The Fed underestimated the resurgence of inflation, thinking that temporary supply chain disruptions were causing prices to rise. It has since acknowledged that the current pace of inflation is not as it was once said. moment partner,

is now the central bank respond aggressively, It has raised its benchmark short-term interest rate four times this year, with further hikes in the rates.

Higher borrowing costs are taking a toll. For example, rising mortgage rates have cooled a red-hot housing market.
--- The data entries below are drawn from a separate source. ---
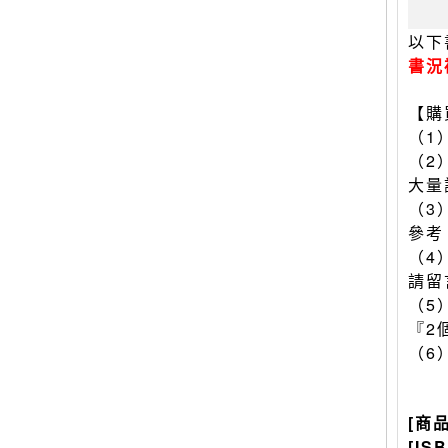
以下
書況
【購
（1
（2
大量
（3
參考
（4
請留
（5
『2
（6
[商
[IS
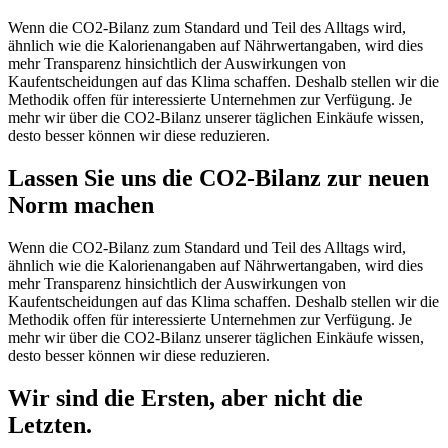
Wenn die CO2-Bilanz zum Standard und Teil des Alltags wird,
ähnlich wie die Kalorienangaben auf Nährwertangaben, wird dies
mehr Transparenz hinsichtlich der Auswirkungen von
Kaufentscheidungen auf das Klima schaffen. Deshalb stellen wir die
Methodik offen für interessierte Unternehmen zur Verfügung. Je
mehr wir über die CO2-Bilanz unserer täglichen Einkäufe wissen,
desto besser können wir diese reduzieren.
Lassen Sie uns die CO2-Bilanz zur neuen
Norm machen
Wenn die CO2-Bilanz zum Standard und Teil des Alltags wird,
ähnlich wie die Kalorienangaben auf Nährwertangaben, wird dies
mehr Transparenz hinsichtlich der Auswirkungen von
Kaufentscheidungen auf das Klima schaffen. Deshalb stellen wir die
Methodik offen für interessierte Unternehmen zur Verfügung. Je
mehr wir über die CO2-Bilanz unserer täglichen Einkäufe wissen,
desto besser können wir diese reduzieren.
Wir sind die Ersten, aber nicht die
Letzten.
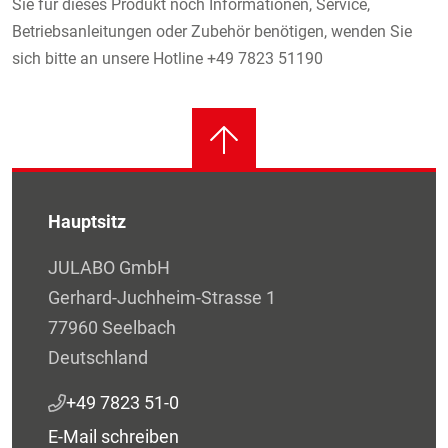
Sie für dieses Produkt noch Informationen, Service,
Betriebsanleitungen oder Zubehör benötigen, wenden Sie
sich bitte an unsere Hotline +49 7823 51190
Hauptsitz
JULABO GmbH
Gerhard-Juchheim-Strasse 1
77960 Seelbach
Deutschland
+49 7823 51-0
E-Mail schreiben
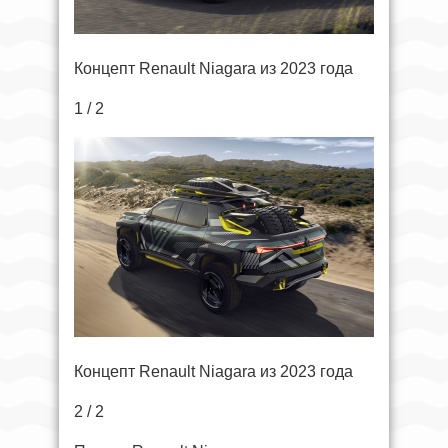
Концепт Renault Niagara из 2023 года
1 / 2
Концепт Renault Niagara из 2023 года
2 / 2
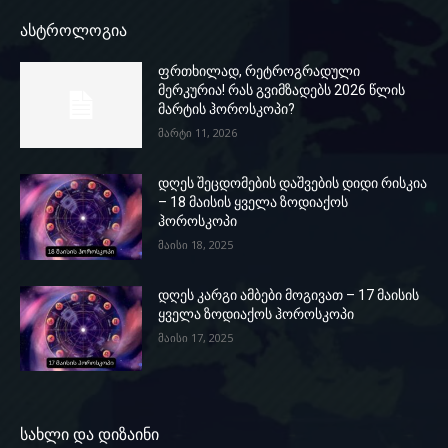
ასტროლოგია
ფრთხილად, რეტროგრადული
მერკურია! რას გვიმზადებს 2026 წლის
მარტის ჰოროსკოპი?
მარტი 11, 2026
დღეს შეცდომების დაშვების დიდი რისკია
– 18 მაისის ყველა ზოდიაქოს
ჰოროსკოპი
მაისი 18, 2025
დღეს კარგი ამბები მოგივათ – 17 მაისის
ყველა ზოდიაქოს ჰოროსკოპი
მაისი 17, 2025
სახლი და დიზაინი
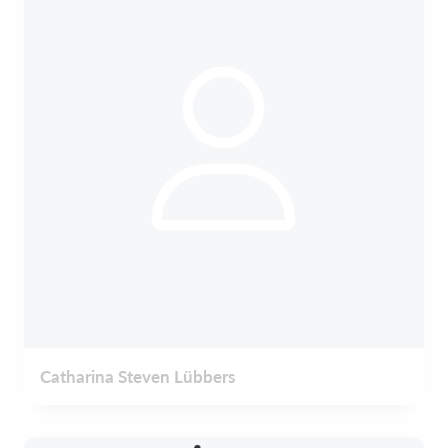
Catharina Steven Lübbers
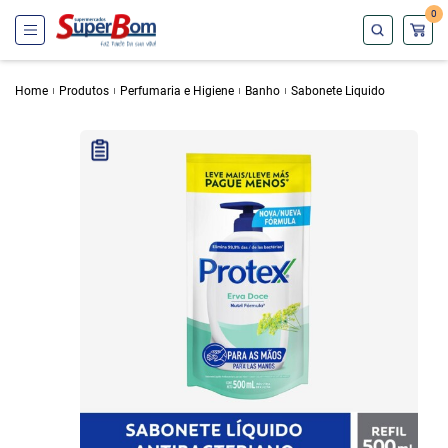
0
Home
Produtos
Perfumaria e Higiene
Banho
Sabonete Liquido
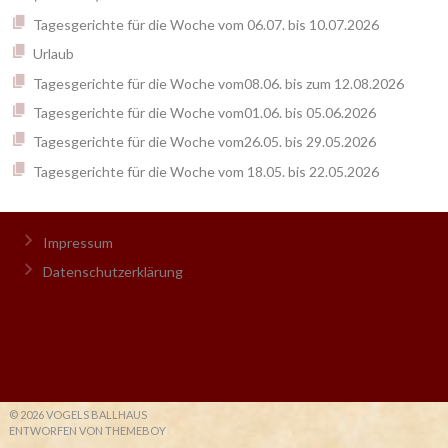
Tagesgerichte für die Woche vom 06.07. bis 10.07.2026
Urlaub
Tagesgerichte für die Woche vom08.06. bis zum 12.08.2026
Tagesgerichte für die Woche vom01.06. bis 05.06.2026
Tagesgerichte für die Woche vom26.05. bis 29.05.2026
Tagesgerichte für die Woche vom 18.05. bis 22.05.2026
Impressum
Datenschutzerklärung
© 2026 VOGELS BALLHAUS
ENTWORFEN VON THEMEBOY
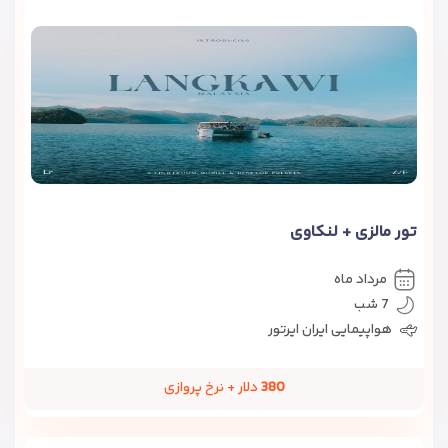
تور مالزی + لنکاوی
مرداد ماه
7 شب
هواپیمایی ایران ایرتور
380
دلار + نرخ پروازی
Sales of pre-occupied homes fell for the fifth straight month in June.

Real estate companies – including lending firm Loan Depot and online housing broker Redfin – have started laying off workers.

Ahead of Friday’s blockbuster hiring report, the labor market had shown other signs of volatility.

The Labor Department reported Tuesday that employers posted 10.7 million job openings in June — a healthy number but the lowest since September.

And the four-week average number of Americans who signed up for unemployment benefits — a proxy for layoffs that smooth out week-to-week swings — reached the highest level since November last weekHowever, the numbers may have been inflated by seasonal factors.

“Understand the US Abor market at your own risk,” said Nick Bunker, head of economic research at the Indeed Hiring Lab. “Yes, production growth may slow down and there is some cloud over the economic outlook. But employers are still champing a bit to hire more workers. That demand may fade away, but it is red hot right now.

Josh Bock in Washington and Courtney Bonnell in London contributed to this story.